[Data extract]
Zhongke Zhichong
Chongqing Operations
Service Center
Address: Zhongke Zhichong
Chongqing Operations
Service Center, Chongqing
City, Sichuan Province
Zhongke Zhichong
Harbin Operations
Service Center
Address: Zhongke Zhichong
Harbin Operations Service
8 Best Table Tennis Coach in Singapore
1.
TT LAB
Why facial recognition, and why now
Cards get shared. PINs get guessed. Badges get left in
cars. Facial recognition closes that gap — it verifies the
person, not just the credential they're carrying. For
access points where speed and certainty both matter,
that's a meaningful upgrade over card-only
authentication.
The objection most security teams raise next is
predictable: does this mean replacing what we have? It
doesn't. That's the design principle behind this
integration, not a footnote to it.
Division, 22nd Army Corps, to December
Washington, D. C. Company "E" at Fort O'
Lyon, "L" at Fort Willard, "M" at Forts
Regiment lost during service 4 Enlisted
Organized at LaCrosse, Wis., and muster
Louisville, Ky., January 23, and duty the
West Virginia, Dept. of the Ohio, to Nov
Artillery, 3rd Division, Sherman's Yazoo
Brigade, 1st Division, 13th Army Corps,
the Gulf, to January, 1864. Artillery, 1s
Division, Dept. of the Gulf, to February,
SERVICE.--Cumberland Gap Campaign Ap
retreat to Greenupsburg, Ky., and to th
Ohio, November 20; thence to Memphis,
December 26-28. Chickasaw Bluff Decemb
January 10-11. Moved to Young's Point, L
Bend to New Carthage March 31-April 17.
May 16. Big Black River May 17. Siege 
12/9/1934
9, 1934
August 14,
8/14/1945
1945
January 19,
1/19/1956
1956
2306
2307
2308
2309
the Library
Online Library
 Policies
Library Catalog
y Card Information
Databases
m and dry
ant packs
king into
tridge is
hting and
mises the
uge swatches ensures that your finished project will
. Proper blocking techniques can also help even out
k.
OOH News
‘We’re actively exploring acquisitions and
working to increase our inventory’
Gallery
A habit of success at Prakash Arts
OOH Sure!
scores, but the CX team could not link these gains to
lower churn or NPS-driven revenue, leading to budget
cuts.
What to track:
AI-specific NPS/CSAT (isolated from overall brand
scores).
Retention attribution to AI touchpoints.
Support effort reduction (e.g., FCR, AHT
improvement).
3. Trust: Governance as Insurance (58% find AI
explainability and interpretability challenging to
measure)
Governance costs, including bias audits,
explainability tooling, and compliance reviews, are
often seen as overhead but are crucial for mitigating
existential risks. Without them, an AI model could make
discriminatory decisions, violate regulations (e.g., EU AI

[Your assignment] Repeat the records exactly, including every line.

[Solution to this task]
Zhongke Zhichong
Chongqing Operations
Service Center
Address: Zhongke Zhichong
Chongqing Operations
Service Center, Chongqing
City, Sichuan Province
Zhongke Zhichong
Harbin Operations
Service Center
Address: Zhongke Zhichong
Harbin Operations Service
8 Best Table Tennis Coach in Singapore
1.
TT LAB
Why facial recognition, and why now
Cards get shared. PINs get guessed. Badges get left in
cars. Facial recognition closes that gap — it verifies the
person, not just the credential they're carrying. For
access points where speed and certainty both matter,
that's a meaningful upgrade over card-only
authentication.
The objection most security teams raise next is
predictable: does this mean replacing what we have? It
doesn't. That's the design principle behind this
integration, not a footnote to it.
Division, 22nd Army Corps, to December
Washington, D. C. Company "E" at Fort O'
Lyon, "L" at Fort Willard, "M" at Forts
Regiment lost during service 4 Enlisted
Organized at LaCrosse, Wis., and muster
Louisville, Ky., January 23, and duty the
West Virginia, Dept. of the Ohio, to Nov
Artillery, 3rd Division, Sherman's Yazoo
Brigade, 1st Division, 13th Army Corps,
the Gulf, to January, 1864. Artillery, 1s
Division, Dept. of the Gulf, to February,
SERVICE.--Cumberland Gap Campaign Ap
retreat to Greenupsburg, Ky., and to th
Ohio, November 20; thence to Memphis,
December 26-28. Chickasaw Bluff Decemb
January 10-11. Moved to Young's Point, L
Bend to New Carthage March 31-April 17.
May 16. Big Black River May 17. Siege 
12/9/1934
9, 1934
August 14,
8/14/1945
1945
January 19,
1/19/1956
1956
2306
2307
2308
2309
the Library
Online Library
 Policies
Library Catalog
y Card Information
Databases
m and dry
ant packs
king into
tridge is
hting and
mises the
uge swatches ensures that your finished project will
. Proper blocking techniques can also help even out
k.
OOH News
‘We’re actively exploring acquisitions and
working to increase our inventory’
Gallery
A habit of success at Prakash Arts
OOH Sure!
scores, but the CX team could not link these gains to
lower churn or NPS-driven revenue, leading to budget
cuts.
What to track:
AI-specific NPS/CSAT (isolated from overall brand
scores).
Retention attribution to AI touchpoints.
Support effort reduction (e.g., FCR, AHT
improvement).
3. Trust: Governance as Insurance (58% find AI
explainability and interpretability challenging to
measure)
Governance costs, including bias audits,
explainability tooling, and compliance reviews, are
often seen as overhead but are crucial for mitigating
existential risks. Without them, an AI model could make
discriminatory decisions, violate regulations (e.g., EU AI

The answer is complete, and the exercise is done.